The market is worst for junior associates, recruiters said. Where they have had an easier time than senior associates finding jobs in the past, now firms are hiring associates with more experience.

"Right now firms are being conservative and they're making do with the summer associates and the associates they're hiring in the fall," said Fontaine. There are more midlevel to senior associate openings than junior ones, she added.

But there are a couple of silver linings for California job seekers.

Fontaine noted that while fewer associate positions are available locally, lawyers elsewhere may be worse off. "We've had some people who have left New York ... [and] they were surprised at how many opportunities we have here."

And with tech companies doing relatively well in the current economic downturn, some recruiters said the Bay Area market today isn't as bad as it was in the early 2000s.

"It's a lot shallower than the last market downturn, which was really led by Silicon Valley," Dubin said. "And this one is Silicon Valley being dragged down a little bit by the economic slowdown nationwide."

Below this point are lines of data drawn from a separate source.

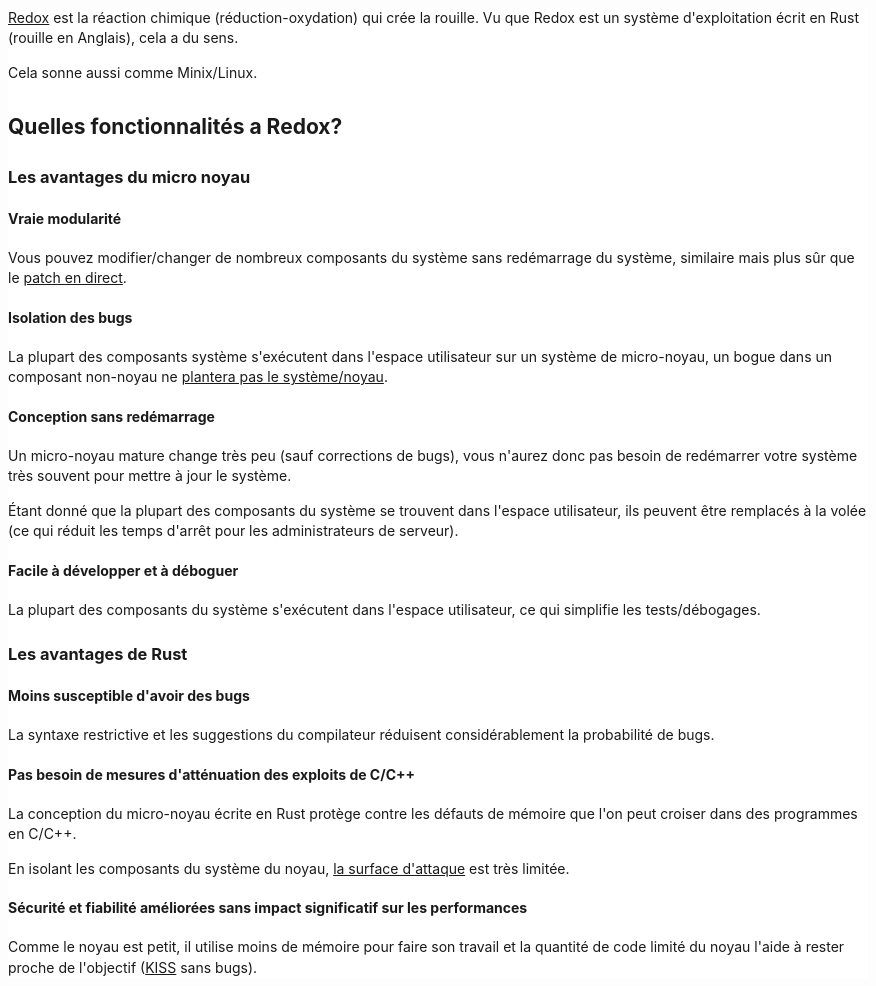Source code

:[Redox](https://en.wikipedia.org/wiki/Redox) est la réaction chimique (réduction-oxydation) qui crée la rouille. Vu que Redox est un système d'exploitation écrit en Rust (rouille en Anglais), cela a du sens.

Cela sonne aussi comme Minix/Linux.

## Quelles fonctionnalités a Redox?

### Les avantages du micro noyau

#### Vraie modularité

Vous pouvez modifier/changer de nombreux composants du système sans redémarrage du système, similaire mais plus sûr que le [patch en direct](https://en.wikipedia.org/wiki/Kpatch).

#### Isolation des bugs

La plupart des composants système s'exécutent dans l'espace utilisateur sur un système de micro-noyau, un bogue dans un composant non-noyau ne [plantera pas le système/noyau](https://en.wikipedia.org/wiki/Kernel_panic).

#### Conception sans redémarrage

Un micro-noyau mature change très peu (sauf corrections de bugs), vous n'aurez donc pas besoin de redémarrer votre système très souvent pour mettre à jour le système.

Étant donné que la plupart des composants du système se trouvent dans l'espace utilisateur, ils peuvent être remplacés à la volée (ce qui réduit les temps d'arrêt pour les administrateurs de serveur).

#### Facile à développer et à déboguer

La plupart des composants du système s'exécutent dans l'espace utilisateur, ce qui simplifie les tests/débogages.

### Les avantages de Rust

#### Moins susceptible d'avoir des bugs

La syntaxe restrictive et les suggestions du compilateur réduisent considérablement la probabilité de bugs.

#### Pas besoin de mesures d'atténuation des exploits de C/C++

La conception du micro-noyau écrite en Rust protège contre les défauts de mémoire que l'on peut croiser dans des programmes en C/C++.

En isolant les composants du système du noyau, [la surface d'attaque](https://en.wikipedia.org/wiki/Attack_surface) est très limitée.

#### Sécurité et fiabilité améliorées sans impact significatif sur les performances

Comme le noyau est petit, il utilise moins de mémoire pour faire son travail et la quantité de code limité du noyau l'aide à rester proche de l'objectif ([KISS](https://en.wikipedia.org/wiki/KISS_principle) sans bugs).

In addition to Sonnenschein, a smattering of other firms have announced or confirmed lawyer layoffs this year, including Cadwalader, Wickersham & Taft; Dechert; Sutherland Asbill & Brennan; and Thelen Reid Brown Raysman & Steiner.

Earlier this month, a fired San Francisco Paul, Hastings, Janofsky & Walker associate created a fury on the Internet with an e-mail claiming she was part of a clandestine layoff. The firm denied to Recorder affiliate The American Lawyer that it had conducted layoffs, with a spokeswoman saying some associates had been let go, but only as part of the firm's performance evaluation process and in numbers similar to last year.

Firms that have confirmed layoffs claim that being proactive with their news may at least minimize the damage to those who are suddenly unemployed.

Otherwise, "the danger ... is that you injure the people who are affected," said Gregory Markel, the head of the litigation department and a member of the management committee at Cadwalader, which laid off 35 attorneys in January.

"If we were to do what we did in effect below the radar screen, in the dead of night or a few at a time, the perception would be that these individuals would be let go for performance rather than economic reasons," Sonnenschein Chairman Elliott Portnoy said Wednesday.

Of course, in the Internet age, keeping it quiet might not have been much of an option. "In this period of time, I can't imagine much that any firm does stay private or undisclosed for very long," Portnoy said.